TRAM Conference 2009 – Sheffield

Invited Keynote lecture at TRAM 2009 worldwide Conference

Wednesday, 9, September, 2009

 New methodologies for development of high efficient Machining of difficult to cut materials


Sergio Durante, Mauro Comoglio

1D4S Motorsport, Mar Adriatico 2, 38612 Granadilla de Abona, Spain, 

2DIAD , Str. Della Praia 12/C, I-10090 Buttigliera Alta (TO) Italy, 

In Sheffield at the AMRC with Boeing facilities, Dr. Eng. Sergio Durante presented a paper on high efficient machining.

The article and the keynote focuses on the automotive and aerospace industries. In these industries the need for enhanced materials performance is necessary if they are to remain competitive in global terms.
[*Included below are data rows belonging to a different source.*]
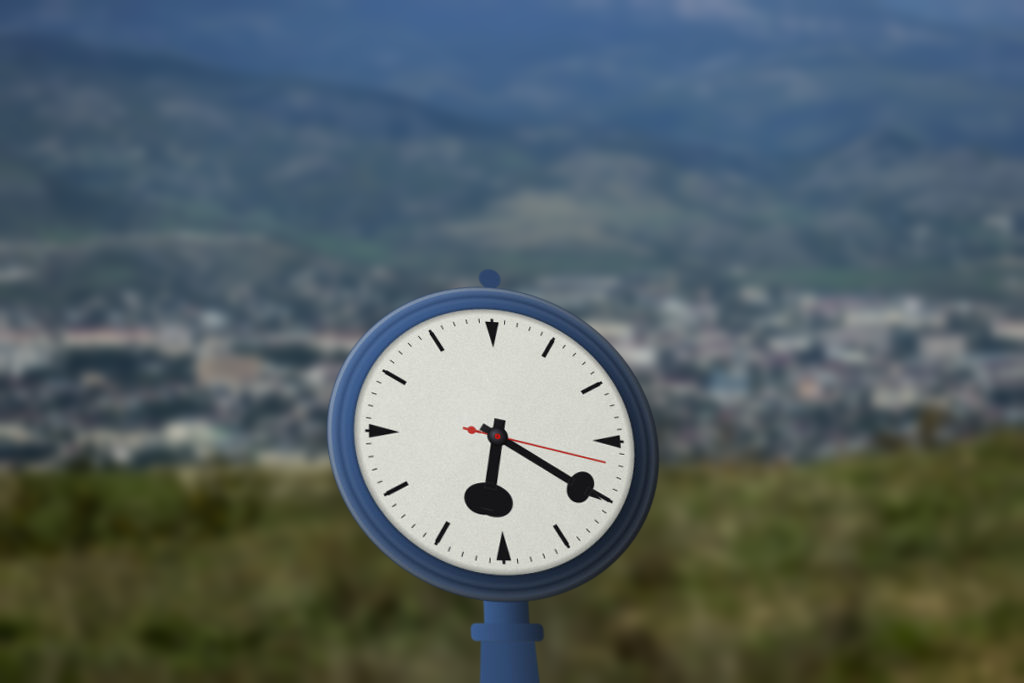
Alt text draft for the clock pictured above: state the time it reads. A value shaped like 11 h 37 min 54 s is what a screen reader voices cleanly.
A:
6 h 20 min 17 s
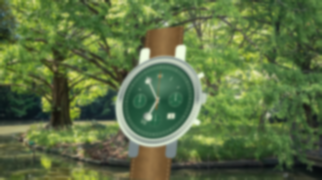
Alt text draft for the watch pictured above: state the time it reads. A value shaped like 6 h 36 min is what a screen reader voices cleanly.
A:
6 h 55 min
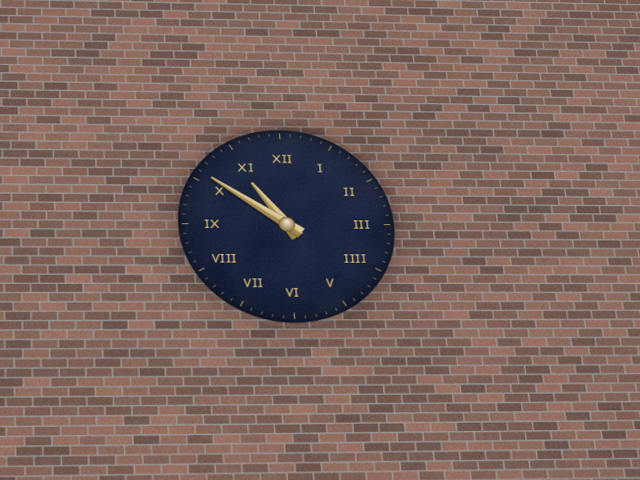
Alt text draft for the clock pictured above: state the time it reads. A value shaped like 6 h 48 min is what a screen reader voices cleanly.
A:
10 h 51 min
Unfortunately the material properties, which make them so attractive to the aerospace and automotive industry can also make them difficult to machine. This paper will discuss integrated developments in machining techniques and cutting tools, which are emerging to cope with difficult to cut materials.


Due to the increasingly competitive nature of the commercial aircraft and automotive markets, environmental issues and affordability are the prime market drivers.

In the aerospace sector, the implication of this is a market requirement for faster, cheaper, quieter aircraft. There is also a need to reduce operational costs by producing, more economical and reliable aircraft with an increased operating life. To meet these requirements the aircraft designers are producing larger, thinner complex (monolithic) parts, which can be assembled more easily without the recourse to jigs and fixtures. This is forcing manufacturers to consider using more exotic alloys, composites and mixed metal matrices, with a large impact on machining technology. Similar trends are occurring in the military aircraft sector where, in addition to affordability, stealth technology is forcing the use of new materials and design techniques.

In addition to the technological issues the aerospace industry is now moving towards the model of the automotive with the large OEMs concentrating on large system integration with component manufacture moving into the supply chain. This is having an impact as the companies now machining difficult to cut materials are unaware of the materials research being carried out at the OEM level and they can be faced with a machining problem on a material where they have little previous experience.

In the automotive sector new products now face stringent economic and environmental demands. In Europe emission legislation and the demands for higher performance from smaller engines have together driven the development of diesel engine technology over the past 10 years.